Intérieur

Intérieur

L’autre jour j’ai vu, ou cru voir, une chose jamais vue…

Pas sûre encore de savoir si c’était une plante, un animal, ou une sculpture

Pas sûre même de savoir si je l’ai vue ou imaginée

Chimère fantastique ou plante en pourriture, pas encore bien clair

Indescriptible à coups de mots humains, indescriptible parce que peut-être inexistant

A l’un des bouts, noirâtre, gisait la solitude. De l’autre côté, diamétralement opposée en couleur, se dressait la jeunesse. Sur le milieu de la chose, animal, ou plante, allaient et venaient des fleurs de méchanceté, et d’autres encore, de peur. Elles avaient grandi, voyageant d’un bout à l’autre, sans savoir seulement s’il existait une possibilité de survivre sans ces deux extrêmes. Elles s’étaient épanouies comme un champignon de mauvaise mort, ou des variations de couleurs. Sans les connaître, sans les toucher, il était clair qu’elles étaient cause et conséquence du même événement, de la vie et de la désespérance…

Je regardais, avec précaution, détournant de temps en temps le regard, au cas où l’apparition m’aurait repérée. Une part de moi-même, attentive, dressait la liste des particularités, développait des suppositions, des explications, essayant désespérément de relier la vision à quelque chose de connu, quoi que ce fût. Une autre part, plus importante, plus faible aussi, se concentrait juste sur ma respiration, sur la peur d’une contagion, ou d’une quelconque reconnaissance subite.

Par en-dessous de la chose, des appendices. Peut-être des pattes, des nageoires, ou des racines… En tous cas, solidement ancrées dans la tradition, les lois et la mode. La couleur de la discrimination se montrait, sournoisement, sous une espèce de peau, ou de tissu, ou de nuage rosâtre, dessiné peut-être à grands coups de pinceau , ou taillé à coups de poignard, impossible de voir, de comprendre.
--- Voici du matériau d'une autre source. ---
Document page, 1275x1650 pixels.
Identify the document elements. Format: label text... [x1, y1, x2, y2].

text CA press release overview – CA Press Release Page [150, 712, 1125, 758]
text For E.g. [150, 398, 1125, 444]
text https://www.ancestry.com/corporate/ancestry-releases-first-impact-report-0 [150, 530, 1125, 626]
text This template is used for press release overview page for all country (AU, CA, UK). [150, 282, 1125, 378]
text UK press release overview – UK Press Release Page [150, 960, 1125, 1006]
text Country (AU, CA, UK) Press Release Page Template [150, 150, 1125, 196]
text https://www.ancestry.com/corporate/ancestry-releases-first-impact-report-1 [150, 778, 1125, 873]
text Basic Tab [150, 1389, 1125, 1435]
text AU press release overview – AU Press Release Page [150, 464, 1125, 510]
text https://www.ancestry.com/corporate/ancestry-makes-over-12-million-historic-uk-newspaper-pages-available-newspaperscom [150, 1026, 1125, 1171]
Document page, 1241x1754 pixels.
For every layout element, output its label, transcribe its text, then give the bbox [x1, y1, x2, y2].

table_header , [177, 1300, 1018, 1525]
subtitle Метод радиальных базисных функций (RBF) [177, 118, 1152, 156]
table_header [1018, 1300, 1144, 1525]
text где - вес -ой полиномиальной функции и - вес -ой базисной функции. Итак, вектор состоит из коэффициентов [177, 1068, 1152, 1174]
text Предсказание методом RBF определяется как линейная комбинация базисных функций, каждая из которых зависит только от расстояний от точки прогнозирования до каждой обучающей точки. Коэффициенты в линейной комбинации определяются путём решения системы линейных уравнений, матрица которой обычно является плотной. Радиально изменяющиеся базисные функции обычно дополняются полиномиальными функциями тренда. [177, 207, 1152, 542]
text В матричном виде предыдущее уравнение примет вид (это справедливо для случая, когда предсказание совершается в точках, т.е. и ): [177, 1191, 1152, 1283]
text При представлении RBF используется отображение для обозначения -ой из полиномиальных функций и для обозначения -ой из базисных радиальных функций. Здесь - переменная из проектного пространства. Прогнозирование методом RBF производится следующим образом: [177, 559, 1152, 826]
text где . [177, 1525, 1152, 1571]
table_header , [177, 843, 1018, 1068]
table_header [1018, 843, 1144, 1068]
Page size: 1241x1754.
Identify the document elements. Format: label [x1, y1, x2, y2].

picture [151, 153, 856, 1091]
Mon esprit allait et venait tout autour de cette image. J’aurais pu étendre la main pour toucher, m’assurer de la viscosité, ou juste de la brillance, de la froideur ou au contraire de la brûlure. La paralysie m’avait envahie, et je ne craignais qu’une éventualité : que la chose eût des yeux, et se tournât soudain vers moi.

Au fur et à mesure que les minutes passaient, et que le ciel changeait de couleur, l’air de composition, et les odeurs qui émanaient de mon corps devenaient plus légères, la chose, la plante, la sculpture, ou peut-être bien l’animal, commença à s’estomper, à se diluer, par petits bouts. D’abord les odeurs, et après la jeunesse. Les fleurs fanèrent ou s’évaporèrent, je ne sais pas. Il resta seulement, à la fin, devant moi, l’une des extrémités : celle de la solitude…

Pas sûre de savoir ce que j’ai vu l’autre jour, ou cru voir

Pas sûre encore de savoir si c’était une plante, un animal, ou une sculpture

Pas sûre même de savoir si je l’ai vu ou imaginé Peut-être, finalement, qu’il s’agissait bien d’un animal…

L’un de ceux qui vivent en moi, et que, jamais, personne n’a vu.